Sharding

TL;DR

Sharding distributes data across multiple independent database instances so that no single machine becomes a bottleneck for storage, writes, or read latency.

Ten Warehouses Instead of One Giant One

Imagine you run a shipping company. You started with one warehouse, and it worked great. But now you're shipping to 50 states, and that single warehouse is maxed out -- no more shelf space, the loading docks are jammed, and every shipment routes through the same bottleneck.

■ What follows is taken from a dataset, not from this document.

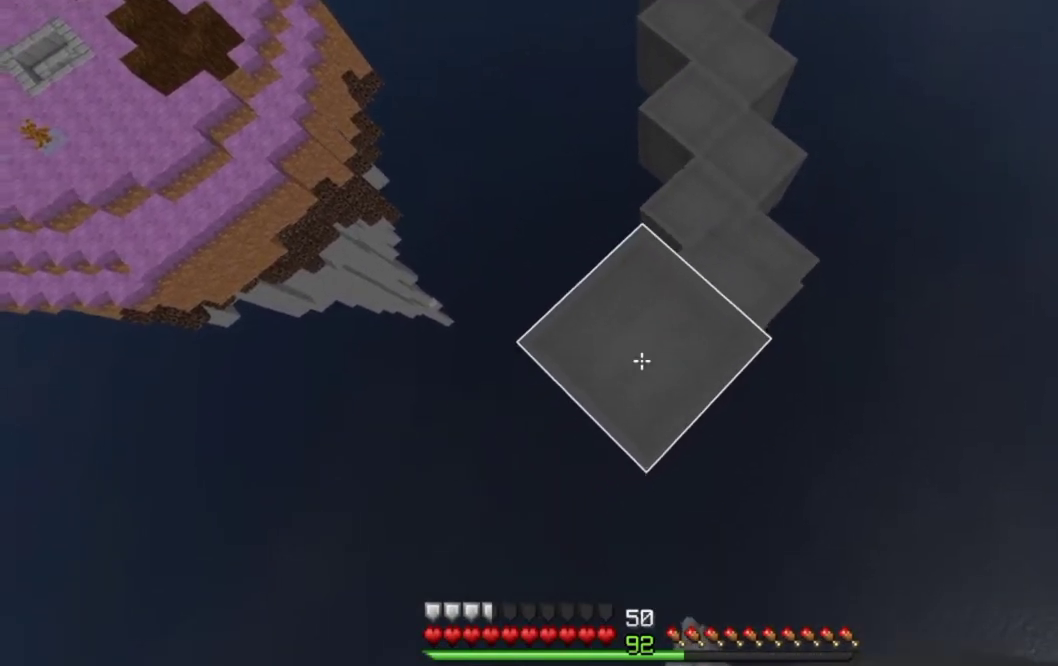
{"keys": ["down", "left"], "mouse": ["right"], "events": [[83, "mouse_right", "up"], [117, "mouse_right", "down"], [167, "space", "down"], [217, "mouse_right", "up"], [267, "mouse_right", "down"], [383, "mouse_right", "up"], [383, "space", "up"], [417, "mouse_right", "down"]]}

The solution isn't a bigger warehouse (there's a physical limit). It's ten smaller warehouses, each handling a region. West Coast orders go to the Portland warehouse. Southeast orders go to Atlanta. Each warehouse operates independently, has its own staff, and can be scaled on its own.

That's sharding. Instead of one massive database, you split the data across multiple independent database instances. Each instance -- called a shard -- holds a subset of the total data and handles reads and writes for that subset.

Why Shard at All?

Partitioning (from the previous lesson) splits data on a single machine. Sharding splits it across machines. You reach for sharding when a single machine hits hard limits:

Limit	Typical Threshold	What Happens
Storage	~256 TB (cloud instances)	Can't fit more data on one node
Write throughput	~50K-100K writes/sec (PostgreSQL)	Single writer bottleneck, WAL becomes the constraint
Read latency	Depends on dataset/memory ratio	Working set exceeds RAM, queries hit disk constantly
Connection count	~5,000-10,000 connections	App servers competing for limited connection slots

If your traffic is read-heavy, you can often delay sharding by adding read replicas. But write-heavy workloads eventually force the issue -- there's only one primary, and it can only do so much.

Companies that shard: Instagram sharded PostgreSQL early because user growth outpaced single-instance capacity. Notion sharded when their single PostgreSQL instance hit performance walls. Figma, Slack, Pinterest -- the pattern repeats.

Three Sharding Strategies

1. Hash-Based Sharding (Most Common)

Apply a hash function to the shard key and use modulo to pick the shard:

shard_number = hash(shard_key) % number_of_shards

import hashlib

def get_shard(user_id: int, num_shards: int) -> int:
    key_bytes = str(user_id).encode('utf-8')
    hash_value = int(hashlib.md5(key_bytes).hexdigest(), 16)
    return hash_value % num_shards

# User 12345 -> shard 2, User 67890 -> shard 0, etc.
print(get_shard(12345, 4))  # Deterministic: same input always gives same shard

A shard-aware query router is just a few extra lines:

# Shard-aware query router
SHARD_CONNECTIONS = {
    0: db_connect("shard-0.internal"),
    1: db_connect("shard-1.internal"),
    2: db_connect("shard-2.internal"),
    3: db_connect("shard-3.internal"),
}

def query_user(user_id):
    shard = get_shard(user_id, num_shards=4)       # deterministic routing
    conn = SHARD_CONNECTIONS[shard]
    return conn.execute("SELECT * FROM users WHERE id = %s", user_id)

That's the entire sharding proxy concept — hash the key, pick the connection, forward the query.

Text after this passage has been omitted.